MATA INDONESIA, JAKARTA-Hasil Survei Sosial Ekonomi Nasional (Susenas) Badan Pusat Statistik (BPS) 2019 tercatat ada Enam provinsi di Indonesia tercatat memiliki angka buta aksara yang tinggi.
Dirjen Pendidikan Anak Usia Dini, Pendidikan Dasar dan Pendidikan Menengah Kemendikbud, Jumeri STP mengatakan enam provinsi itu yakni Papua (21,9 persen), Nusa Tenggara Barat (7,46 persen), Nusa Tenggara Timur (4,24 persen), Sulawesi Selatan (4,22 persen), Sulawesi Barat (3,98 persen), dan Kalimantan Barat (3,81 persen).
Jumeri menambahkan Kemendikbud melakukan strategi penuntasan buta aksara melalui layanan program pendidikan keaksaraan, agar efektif difokuskan pada daerah yang terpadat persentase buta aksaranya.
Kemendikbud melakukan pemberantasan buta aksara dengan sistem blok atau klaster yaitu memusatkan program di kabupaten terpadat buta aksara pada enam provinsi tersebut.
Sistem blok dalam penuntasan buta aksara dipandang cukup efektif dalam upaya menurunkan persentase buta aksara. Berdasarkan angka angka melek aksara usia 15-59 tahun adalah sebesar 98,22 persen.
Upaya lain yang dilakukan Kemendikbud adalah pemutakhiran data buta aksara setiap tahun bekerja sama dengan BPS. Sehingga dapat diukur capaian penuntasan buta aksara dan diketahui peta sebaran penduduk buta aksara.

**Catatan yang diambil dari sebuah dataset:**
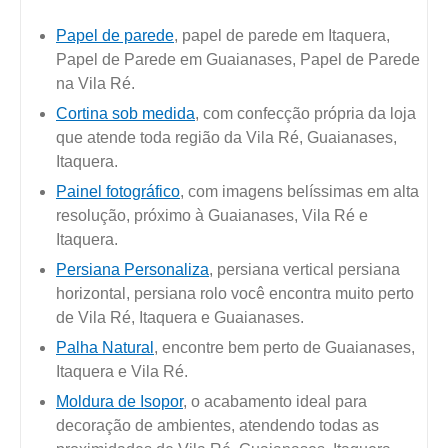
Papel de parede
, papel de parede em Itaquera,
Papel de Parede em Guaianases, Papel de Parede
na Vila Ré.
Cortina sob medida
, com confecção própria da loja
que atende toda região da Vila Ré, Guaianases,
Itaquera.
Painel fotográfico
, com imagens belíssimas em alta
resolução, próximo à Guaianases, Vila Ré e
Itaquera.
Persiana Personaliza
, persiana vertical persiana
horizontal, persiana rolo você encontra muito perto
de Vila Ré, Itaquera e Guaianases.
Palha Natural
, encontre bem perto de Guaianases,
Itaquera e Vila Ré.
Moldura de Isopor
, o acabamento ideal para
decoração de ambientes, atendendo todas as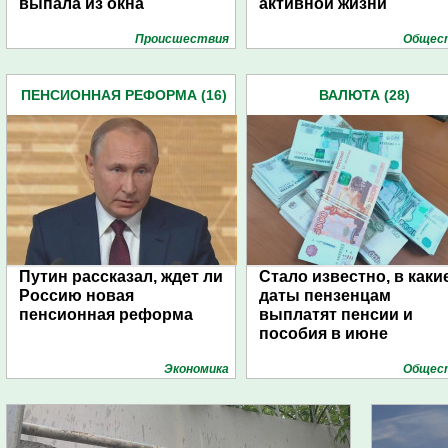
выпала из окна
активной жизни
Проиcшествия
Общес
ПЕНСИОННАЯ РЕФОРМА (16)
ВАЛЮТА (28)
Путин рассказал, ждет ли
Стало известно, в каки
Россию новая
даты пензенцам
пенсионная реформа
выплатят пенсии и
пособия в июне
Экономика
Общес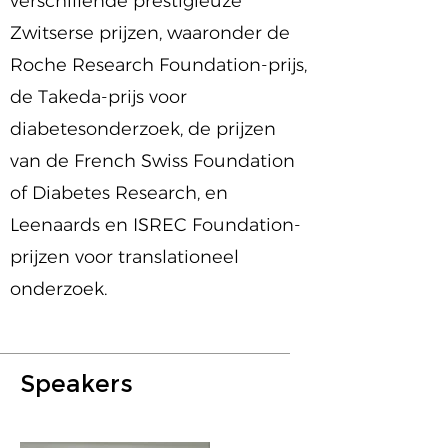
verschillende prestigieuze
Zwitserse prijzen, waaronder de
Roche Research Foundation-prijs,
de Takeda-prijs voor
diabetesonderzoek, de prijzen
van de French Swiss Foundation
of Diabetes Research, en
Leenaards en ISREC Foundation-
prijzen voor translationeel
onderzoek.
Speakers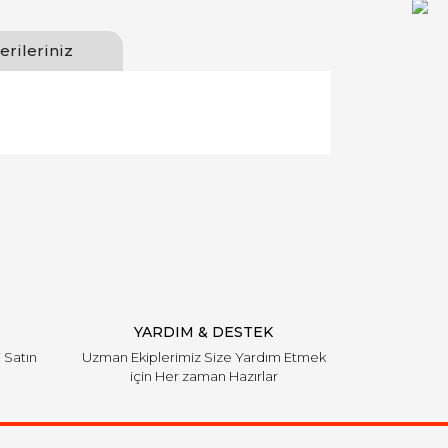
erileriniz
llanarak tarafımıza iletebilirsiniz.
YARDIM & DESTEK
i Satın
Uzman Ekiplerimiz Size Yardım Etmek
için Her zaman Hazırlar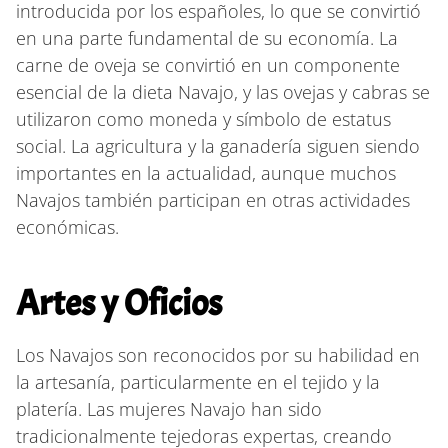
introducida por los españoles, lo que se convirtió
en una parte fundamental de su economía. La
carne de oveja se convirtió en un componente
esencial de la dieta Navajo, y las ovejas y cabras se
utilizaron como moneda y símbolo de estatus
social. La agricultura y la ganadería siguen siendo
importantes en la actualidad, aunque muchos
Navajos también participan en otras actividades
económicas.
Artes y Oficios
Los Navajos son reconocidos por su habilidad en
la artesanía, particularmente en el tejido y la
platería. Las mujeres Navajo han sido
tradicionalmente tejedoras expertas, creando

**TELUSURI MATERI:**
A – Tentukan apakah setiap pernyataan berikut sesuai dengan berita tentang buta aksara: (i) persentase buta aksara di Papua tercatat 21,9 persen; (ii) Kemendikbud menyebarkan program pemberantasan buta aksara secara merata ke seluruh kabupaten di Indonesia; (iii) data buta aksara dimutakhirkan setiap tahun bersama BPS. Jawab ya atau tidak untuk masing-masing, disertai kutipan persis dari berita yang menentukan jawabannya.
B – Tulislah lanjutan berita tentang buta aksara itu, dimulai tepat setelah kalimat terakhirnya.

**JAWABAN BERURUTAN:**
A –
(i) Ya: "Papua (21,9 persen)".
(ii) Tidak: "memusatkan program di kabupaten terpadat buta aksara pada enam provinsi tersebut".
(iii) Ya: "pemutakhiran data buta aksara setiap tahun bekerja sama dengan BPS".

B –
“Dengan mengacu pada peta sebaran buta aksara tersebut, Kemendikbud dapat menetapkan kebijakan layanan program pendidikan keaksaraan,” katanya.
Tak hanya itu, perlu dilakukan upaya mengembangkan jejaring dan sinergitas dalam upaya penuntasan buta aksara dan pemeliharaan kemampuan keberaksaraan warga masyarakat.
Untuk mengimplementasikan layanan program pada daerah terpadat tersebut, diperlukan inovasi-inovasi antara lain inovasi layanan program secara daring sehingga mempercepat akses oleh penyelenggara/pendidik/peserta didik melalui http://dapo.dikdasmen.kemdikbud.go.id dan http://sibopaksara.kemdikbud.go.id.
Selanjutnya, dilakukan inovasi pendekatan, strategi dan metode pembelajaran keaksaraan. Pada masa pandemi Covid-19, program dan kegiatan keaksaraan dilakukan secara daring.
Ia menjelaskan, program pendidikan keaksaraan sendiri terbagi dua, yakni keaksaraan dasar bagi masyarakat yang masih buta aksara dan keaksaraan lanjutan bagi mereka yang telah menyelesaikan program keaksaraan dasar.
Adapun program keaksaraan lanjutan terdiri dari pendidikan keaksaraan usaha mandiri (KUM) dan pendidikan multikeaksaraan.